By Jason Baden, Regional VP ANZ, F5.
Multi-cloud environments are on the rise across enterprises in Australia; whether this phenomenon was caused by the pandemic and a need to shift remotely and fast, or whether it’s just a natural evolution, enterprises are adopting multiple clouds to cater to the quick ramp up of business productivity applications, the implementation of IaaS offerings, remote access and compute for data analytics, and more.
Some research estimates have adopted multi-cloud technologies, while across the APAC region its estimated a whopping 93 per cent of companies are embracing a multi-cloud strategy – so the trajectory of multi-cloud adoption is, quite clearly, on the up.
The use cases in doing so make sense, hence the rush to the multi-cloud. Yet many organisations, are unwittingly creating a complex system of clouds in doing so, which leads to challenges post-adoption. With organisations expanding their cloud environments with disparate providers and applications, suddenly the perimeter companies need to protect has exponentially grown.
While these challenges are unlikely to stop the shift to multiple cloud environments, there are some key considerations any organisations should take before adding another cloud.
Visibility or lack thereof
With so many cloud environments, each with their own operating platform, it’s easy to lose sight of the applications each is hosting. Research estimates an average of 3.4 public clouds and 3.9 private clouds are being deployed or tested per organisation, each with the potential to be hosting multiple applications at any one time.
At any point, that’s over seven cloud environments the IT and security team need visibility over, as well as any non-cloud environments. End-to-end visibility and policy control across all apps, for many organisations, is rarely considered at the time of sign-up, but it poses risks if not addressed.
Finding a single dashboard to attain and maintain visibility over these environments is paramount to understanding the level of activity across the entire network – as well as the additional security required to protect it.
Batting Back the Bots
Bots are relentless. They don’t fatigue, and they can retool their attacks to overcome many common defence mechanisms, which puts security teams under strain and draws on additional resources. And that’s if you only rely on one cloud or one application. Add more and the risk surface widens with them.
With an average of seven cloud environments used or in testing by businesses, there are suddenly more applications, more users, and more room for a bot army to swarm those applications at any one time. This can have an impact on the typical business, its application performance, and customer experience. And because of the distributed nature of the multi-cloud, it can happen more regularly.
Having visibility across applications is one thing but protecting all of those applications – from IaaS services to payment applications – from relentless bot swarms is another thing entirely.
Artificial Intelligence (AI) needs to be considered to ensure that the security can go where the eyes and non-automated defences can’t. AI has evolved and is now more than capable of detecting anomalies, no matter the network size, at the point of attack.
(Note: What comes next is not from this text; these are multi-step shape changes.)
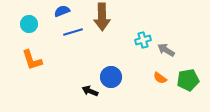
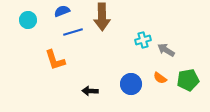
cyan circle: moved 1 px left, 4 px up
orange L-shape: moved 23 px right
blue circle: moved 20 px right, 7 px down
black arrow: rotated 21 degrees counterclockwise
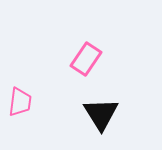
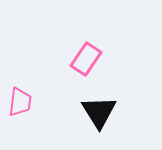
black triangle: moved 2 px left, 2 px up
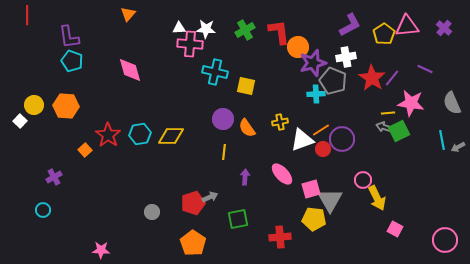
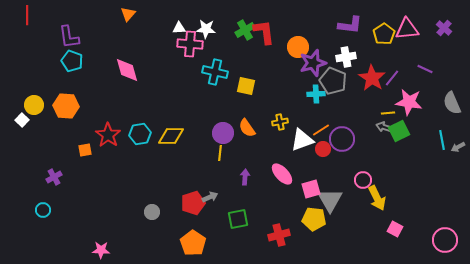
purple L-shape at (350, 25): rotated 35 degrees clockwise
pink triangle at (407, 26): moved 3 px down
red L-shape at (279, 32): moved 15 px left
pink diamond at (130, 70): moved 3 px left
pink star at (411, 103): moved 2 px left, 1 px up
purple circle at (223, 119): moved 14 px down
white square at (20, 121): moved 2 px right, 1 px up
orange square at (85, 150): rotated 32 degrees clockwise
yellow line at (224, 152): moved 4 px left, 1 px down
red cross at (280, 237): moved 1 px left, 2 px up; rotated 10 degrees counterclockwise
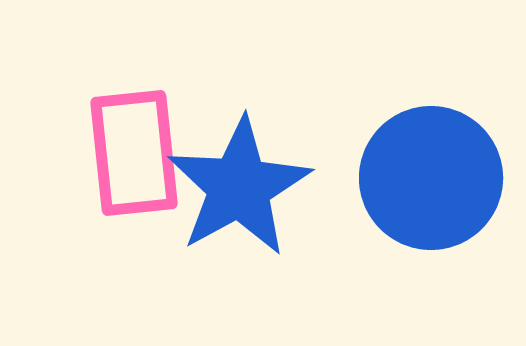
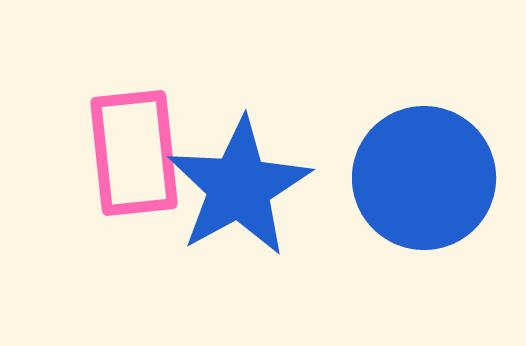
blue circle: moved 7 px left
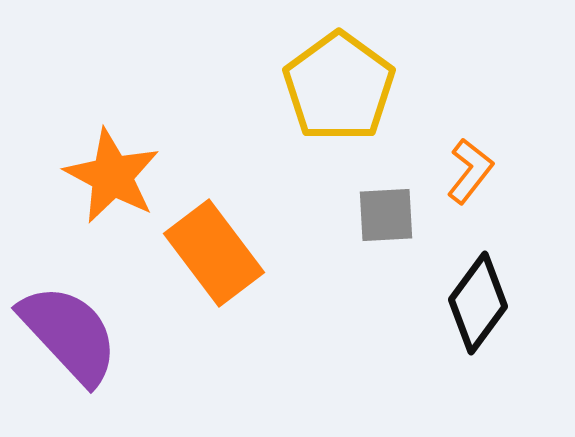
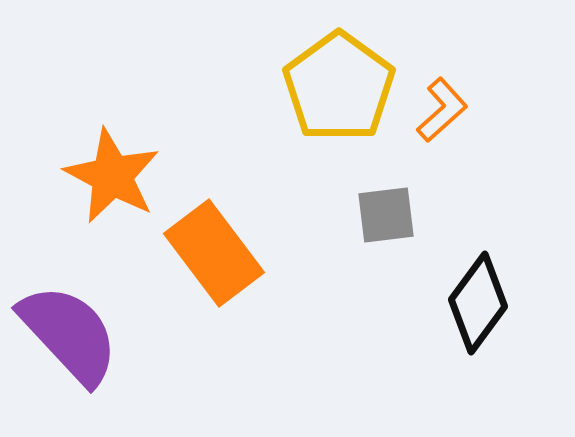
orange L-shape: moved 28 px left, 61 px up; rotated 10 degrees clockwise
gray square: rotated 4 degrees counterclockwise
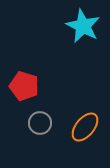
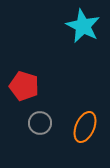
orange ellipse: rotated 16 degrees counterclockwise
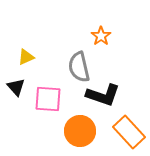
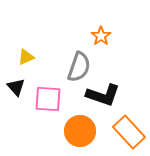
gray semicircle: rotated 148 degrees counterclockwise
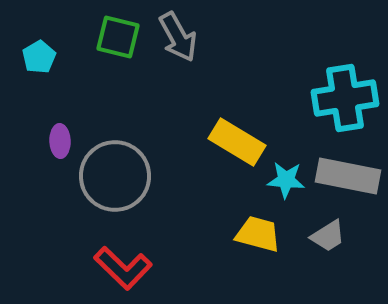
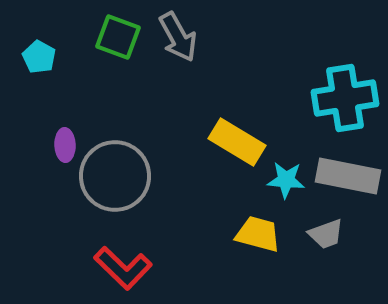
green square: rotated 6 degrees clockwise
cyan pentagon: rotated 12 degrees counterclockwise
purple ellipse: moved 5 px right, 4 px down
gray trapezoid: moved 2 px left, 2 px up; rotated 12 degrees clockwise
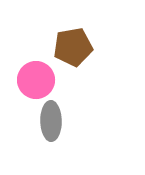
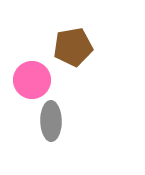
pink circle: moved 4 px left
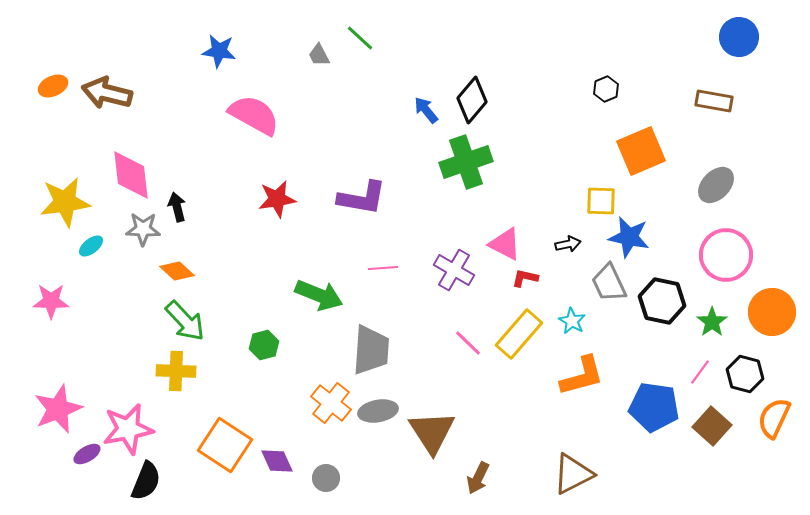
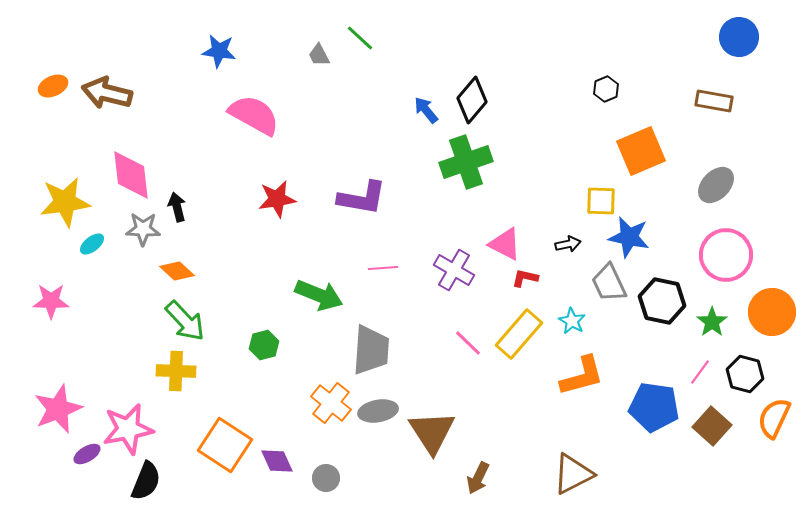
cyan ellipse at (91, 246): moved 1 px right, 2 px up
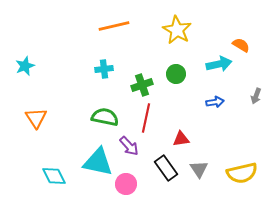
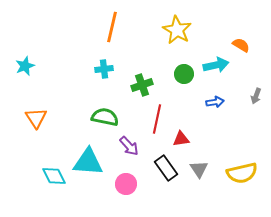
orange line: moved 2 px left, 1 px down; rotated 64 degrees counterclockwise
cyan arrow: moved 3 px left, 1 px down
green circle: moved 8 px right
red line: moved 11 px right, 1 px down
cyan triangle: moved 10 px left; rotated 8 degrees counterclockwise
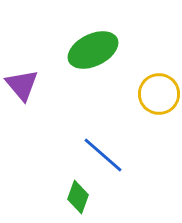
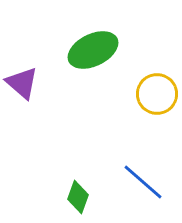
purple triangle: moved 2 px up; rotated 9 degrees counterclockwise
yellow circle: moved 2 px left
blue line: moved 40 px right, 27 px down
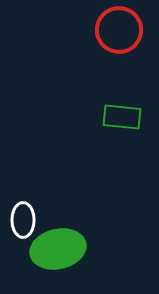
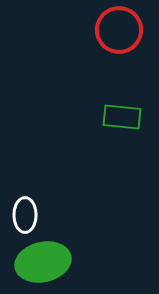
white ellipse: moved 2 px right, 5 px up
green ellipse: moved 15 px left, 13 px down
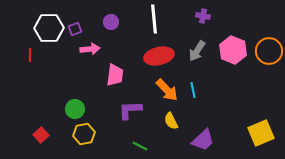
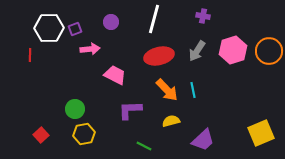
white line: rotated 20 degrees clockwise
pink hexagon: rotated 20 degrees clockwise
pink trapezoid: rotated 70 degrees counterclockwise
yellow semicircle: rotated 102 degrees clockwise
green line: moved 4 px right
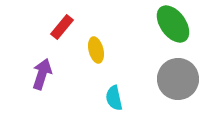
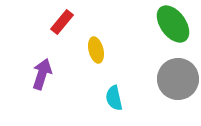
red rectangle: moved 5 px up
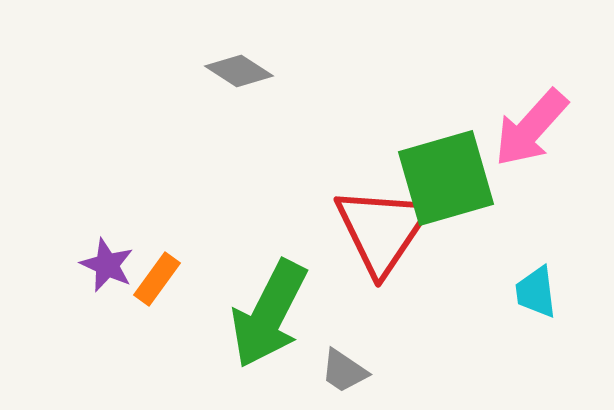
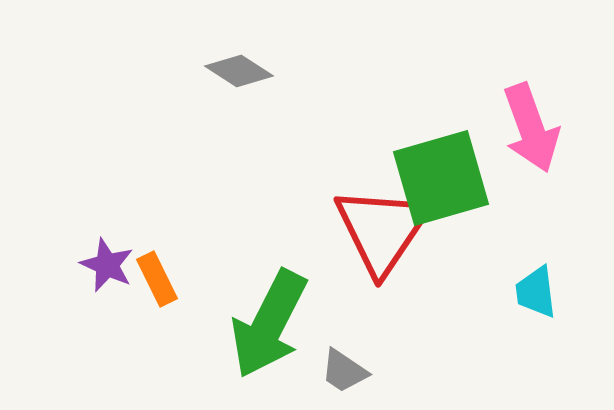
pink arrow: rotated 62 degrees counterclockwise
green square: moved 5 px left
orange rectangle: rotated 62 degrees counterclockwise
green arrow: moved 10 px down
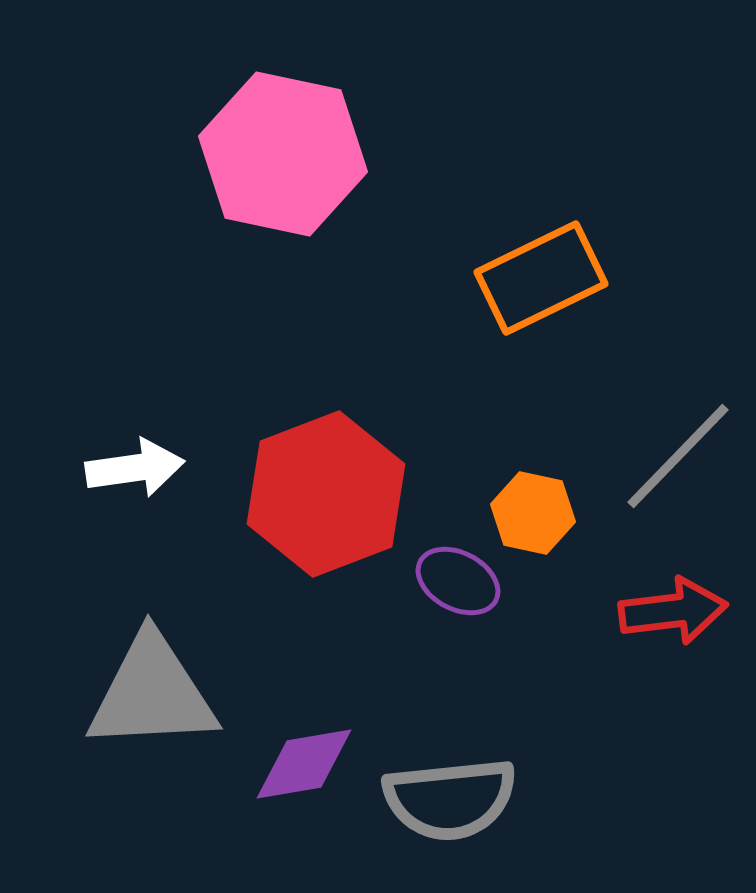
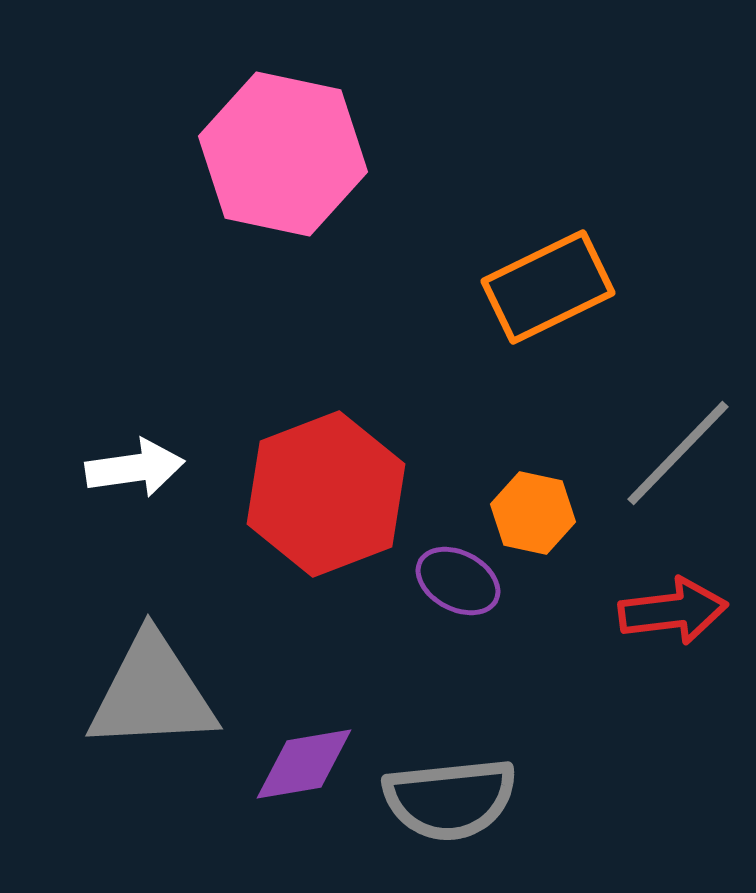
orange rectangle: moved 7 px right, 9 px down
gray line: moved 3 px up
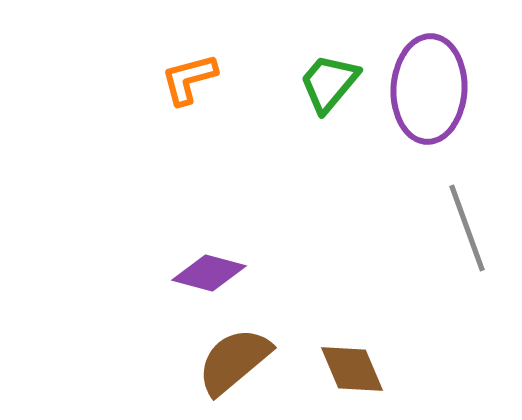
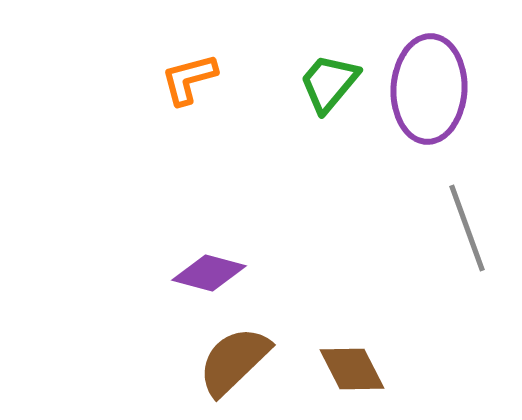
brown semicircle: rotated 4 degrees counterclockwise
brown diamond: rotated 4 degrees counterclockwise
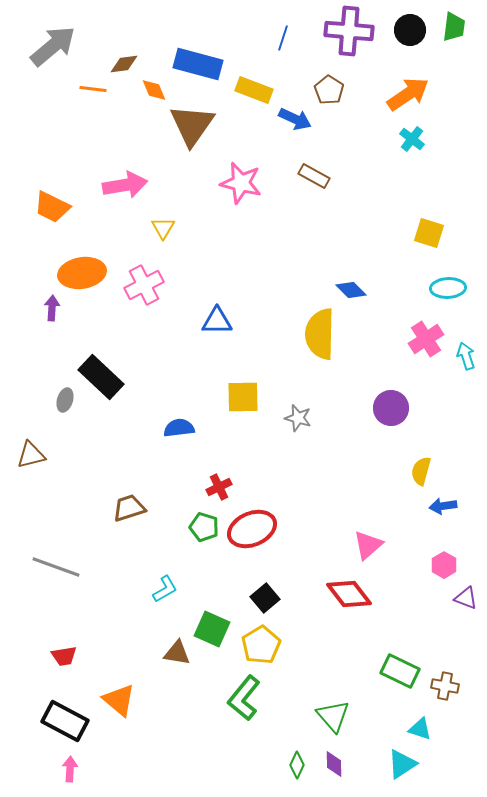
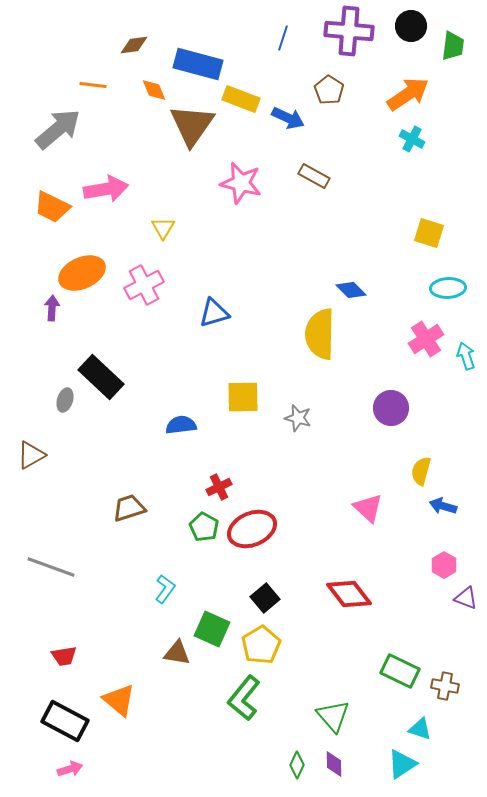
green trapezoid at (454, 27): moved 1 px left, 19 px down
black circle at (410, 30): moved 1 px right, 4 px up
gray arrow at (53, 46): moved 5 px right, 83 px down
brown diamond at (124, 64): moved 10 px right, 19 px up
orange line at (93, 89): moved 4 px up
yellow rectangle at (254, 90): moved 13 px left, 9 px down
blue arrow at (295, 119): moved 7 px left, 1 px up
cyan cross at (412, 139): rotated 10 degrees counterclockwise
pink arrow at (125, 185): moved 19 px left, 4 px down
orange ellipse at (82, 273): rotated 15 degrees counterclockwise
blue triangle at (217, 321): moved 3 px left, 8 px up; rotated 16 degrees counterclockwise
blue semicircle at (179, 428): moved 2 px right, 3 px up
brown triangle at (31, 455): rotated 16 degrees counterclockwise
blue arrow at (443, 506): rotated 24 degrees clockwise
green pentagon at (204, 527): rotated 12 degrees clockwise
pink triangle at (368, 545): moved 37 px up; rotated 36 degrees counterclockwise
gray line at (56, 567): moved 5 px left
cyan L-shape at (165, 589): rotated 24 degrees counterclockwise
pink arrow at (70, 769): rotated 70 degrees clockwise
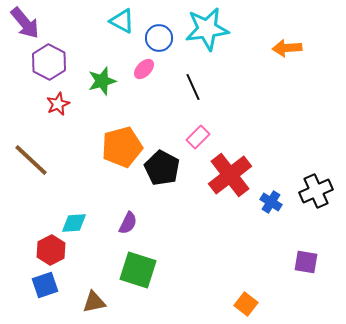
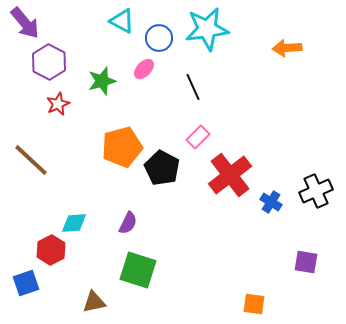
blue square: moved 19 px left, 2 px up
orange square: moved 8 px right; rotated 30 degrees counterclockwise
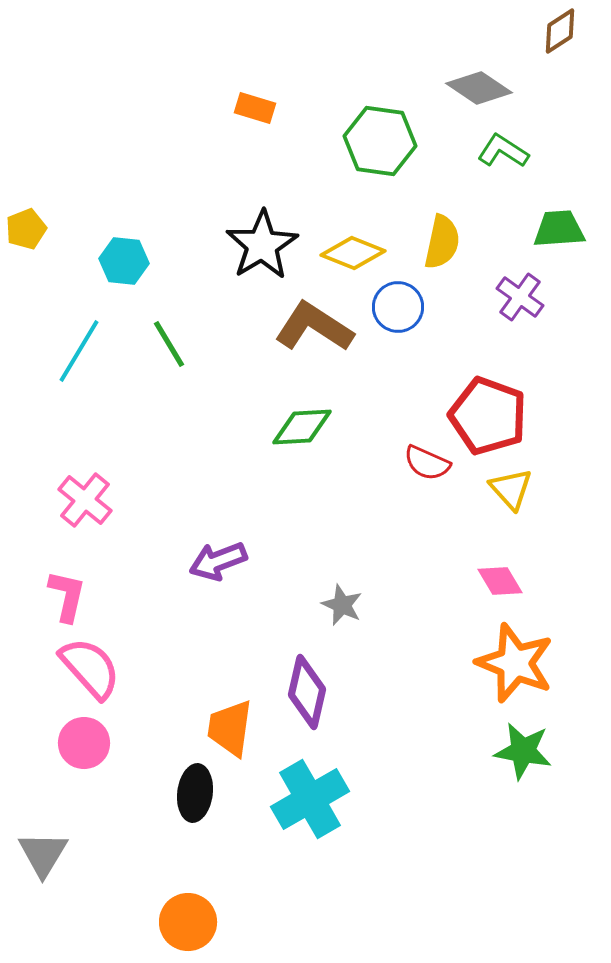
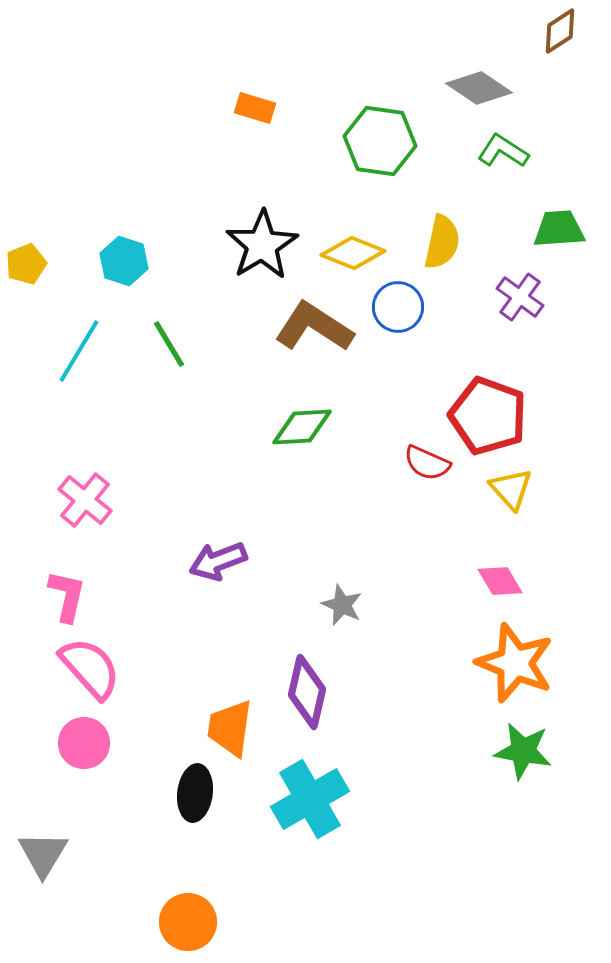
yellow pentagon: moved 35 px down
cyan hexagon: rotated 12 degrees clockwise
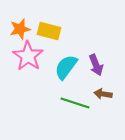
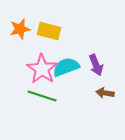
pink star: moved 14 px right, 13 px down
cyan semicircle: rotated 32 degrees clockwise
brown arrow: moved 2 px right, 1 px up
green line: moved 33 px left, 7 px up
Protecting the Application Comms Channels
Most organisations will find a way to at least enable applications to communicate with one another, usually through API development.
However, since APIs are designed for machine-to-machine communications, many represent a direct route to sensitive data, meaning that most API endpoints need at least the same degree of risk control as end-user machines and conventional servers.
Yet security of these is often forgotten and it’s increasingly becoming a common threat vector. The most common incidents we see at the API level include no authentication at API endpoints (in an API world many are web-accessible, making them an end point), broken API authentication, and broken API authorisation.
Organisations need to consider security controls to protect at the API level, through:
- established libraries and best practices for API authentication, such as OpenID Connect;
- an API gateway to manage API authentication and authorisation;
- conducting frequent inventories to maintain awareness of attack surface; and
- undertaking external scans of the environment to identify vulnerabilities in practice, especially in complex environments.
Complex Cloud, Complex Security?
Distributed, multiple clouds often lead to distributed security, which in turn also brings challenges. Distributed security has traditionally meant different technologies, stacks, and controls for different environments.
But widespread use of too many tools may contribute to an inability not only to detect, but also to defend from active attacks.
Recent research found that, on average, enterprises deploy 45 cybersecurity-related tools on their networks; enterprises that deploy over 50 tools ranked themselves eight per cent lower in their ability to detect threats, and seven per cent lower in their defensive capabilities, than companies employing fewer toolsets.
Ideally, security can be deployed in a uniform stack wherever possible. The stack needs to be suitable for modern environments, and support rapid deploy and decommission. It should also include security controls that are enterprise grade and mature.
Multi-cloud environments are going to become more commonplace as the years progress. With applications, services and analytics moving to the cloud at an exponential pace, the move to take advantage of the ease of access to these services will increase in kind.
But ease of access should not come at the cost of security and visibility, so when adding another cloud, organisations would do well to concurrently consider how they’re going to secure and maintain visibility over it, and everything else it touches.
Jason Baden is the Regional Vice President, ANZ for multi-cloud security and application delivery company F5.